We don’t torture. But even if we did, you couldn’t stop us. Even if you could stop us, it then wouldn’t be torture, because you would be able to stop it. So fuck off and let me burn my initials into this sand niggers’ ass.

“Because I'm not willing to engage in a one-man coup against the administration, what am I expected to do?”

Who says it has to be one-man?
There are plenty of things you can donate your time, money and efforts to, in order to oppose this. I’m not going to link to anything I’m doing, because you should define your own level of involvement.
If you feel really really strongly but really really alone, call a few newspapers and set yourself on fire in front of the white house in protest.
That’d get some attention.
Might be a bit too much to ask though. I’m not doing it, so I’m certainly not criticising. But there are lesser lengths one can go to fight on this issue. The first step is in fact defining how. For that you need to frame your thought, perhaps get some feedback.
/Which metafilter is nice for.

From there you can get a sense of your short term goals and get the ball rolling.
posted by Smedleyman at 11:06 AM on March 3, 2006


His AK-49 Kalishnakov rifle, which the government has deemed is too powerful and dangerous a weapon for an American citizen to legally own.

I thought the assult weapons ban was not renewed.
posted by delmoi at 12:47 PM on March 3, 2006


This Washington Post article has a grisly first-hand account of a force-feeding (It's towards the end of the article for those of you in a hurry).
posted by gamera at 1:40 PM on March 3, 2006


I don't see what everyone is upset about. Mr. Bush is simply construing the torture ban "in a manner consistent with the constitutional authority of the President as Commander in Chief."
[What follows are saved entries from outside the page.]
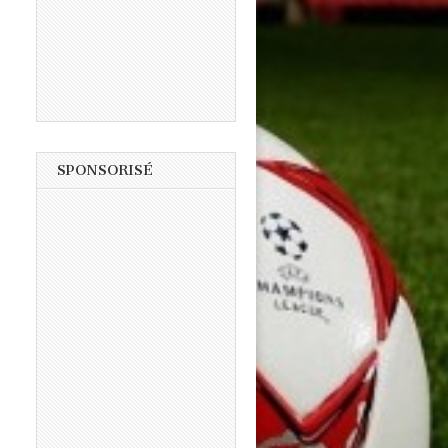
SPONSORISÉ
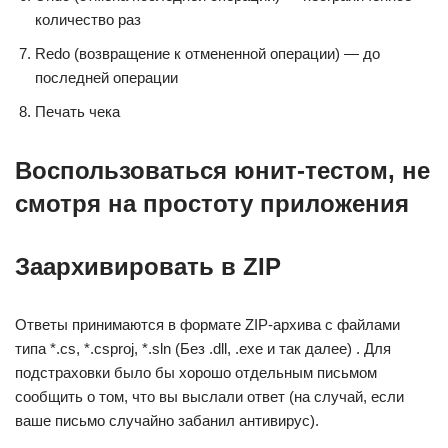
количество раз
Redo (возвращение к отмененной операции) — до
последней операции
Печать чека
Воспользоваться юнит-тестом, не
смотря на простоту приложения
Заархивировать в ZIP
Ответы принимаются в формате ZIP-архива с файлами
типа *.cs, *.csproj, *.sln (Без .dll, .exe и так далее) . Для
подстраховки было бы хорошо отдельным письмом
сообщить о том, что вы выслали ответ (на случай, если
ваше письмо случайно забанил антивирус).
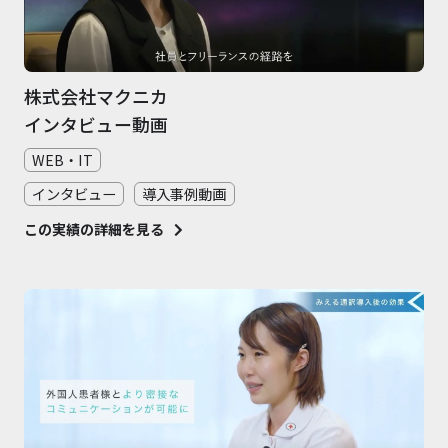
株式会社マクニカ
インタビュー動画
WEB・IT
インタビュー
導入事例動画
この実績の詳細を見る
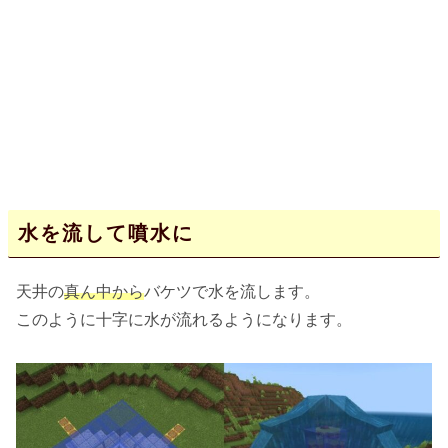
水を流して噴水に
天井の
真ん中から
バケツで水を流します。
このように十字に水が流れるようになります。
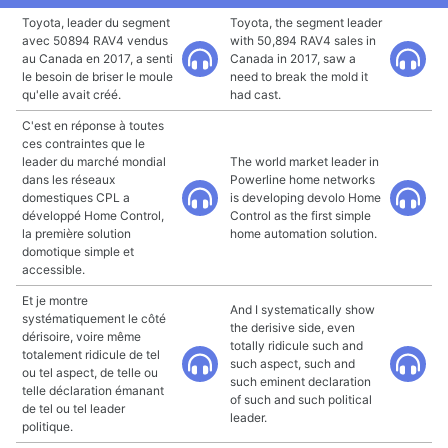
Toyota, leader du segment
Toyota, the segment leader
avec 50894 RAV4 vendus
with 50,894 RAV4 sales in
au Canada en 2017, a senti
Canada in 2017, saw a
le besoin de briser le moule
need to break the mold it
qu'elle avait créé.
had cast.
C'est en réponse à toutes
ces contraintes que le
leader du marché mondial
The world market leader in
dans les réseaux
Powerline home networks
domestiques CPL a
is developing devolo Home
développé Home Control,
Control as the first simple
la première solution
home automation solution.
domotique simple et
accessible.
Et je montre
And I systematically show
systématiquement le côté
the derisive side, even
dérisoire, voire même
totally ridicule such and
totalement ridicule de tel
such aspect, such and
ou tel aspect, de telle ou
such eminent declaration
telle déclaration émanant
of such and such political
de tel ou tel leader
leader.
politique.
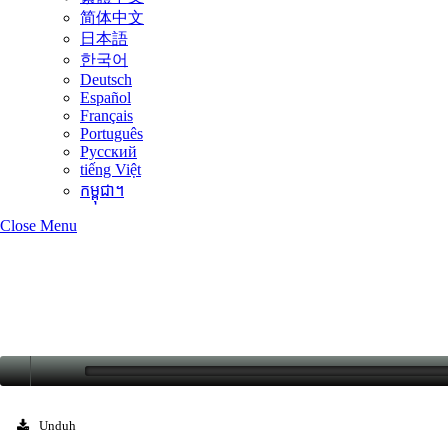
简体中文
日本語
한국어
Deutsch
Español
Français
Português
Русский
tiếng Việt
កម្ពុជា។
Close Menu
Unduh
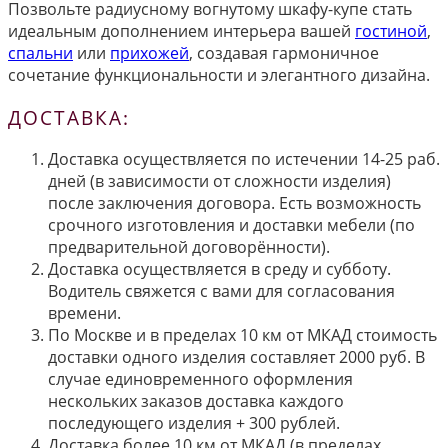
Позвольте радиусному вогнутому шкафу-купе стать
идеальным дополнением интерьера вашей
гостиной
,
спальни
или
прихожей
, создавая гармоничное
сочетание функциональности и элегантного дизайна.
ДОСТАВКА:
Доставка осуществляется по истечении 14-25 раб.
дней (в зависимости от сложности изделия)
после заключения договора. Есть возможность
срочного изготовления и доставки мебели (по
предварительной договорённости).
Доставка осуществляется в среду и субботу.
Водитель свяжется с вами для согласования
времени.
По Москве и в пределах 10 км от МКАД стоимость
доставки одного изделия составляет 2000 руб. В
случае единовременного оформления
нескольких заказов доставка каждого
последующего изделия + 300 рублей.
Доставка более 10 км от МКАД (в пределах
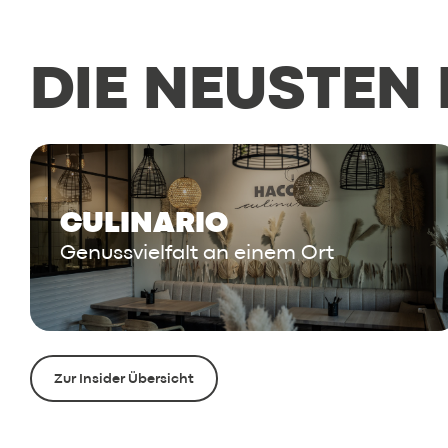
DIE NEUSTEN
CULINARIO
Genussvielfalt an einem Ort
Zur Insider Übersicht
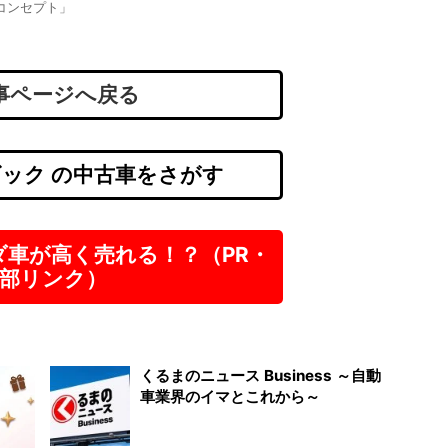
ーコンセプト」
派遣
時給
事ページへ戻る
ック の中古車をさがす
ダ車が高く売れる！？（PR・
部リンク）
くるまのニュース Business ～自動
車業界のイマとこれから～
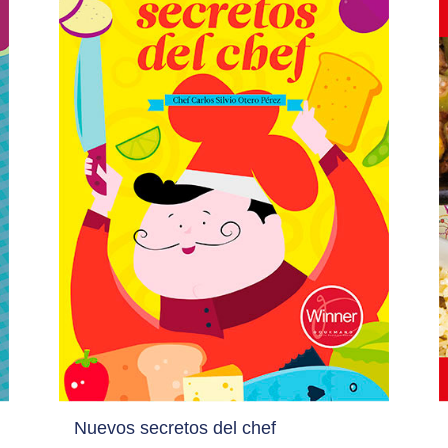
Nuevos secretos del chef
Feh. My vote is for Smedleyman to lead the Metafilter Militia when it comes time for the Second American Revolution.
posted by EarBucket at 2:49 PM on March 3, 2006



His AK-49 Kalishnakov rifle, which the government has deemed is too powerful and dangerous a weapon for an American citizen to legally own.

I thought the assult weapons ban was not renewed.
posted by delmoiPoster at 12:47 PM


The assault weapons ban was not renewed, but it was a BS law to begin with. All it banned was rifles that "Looked" a certian way. Folding stocks, bayonets, 30 round clips, pistol grips. You could have two alterations on a rifle, but not three.

So you could take a .22 caliber Ruger 10/22 from a stock rifle and trick it out to look badass with all kinds of cool accessories.

There are many types of AK's. the AK-47 is chambered in 7.62X39 amunition, and the AK-74 is chambered in 7.62X54. there are other calibers, too. But it's like saying the US uses M-16's. They haven't ysed M-16's since vietnam. The current M-4 rifle is basicly the same gun, but with different configurations.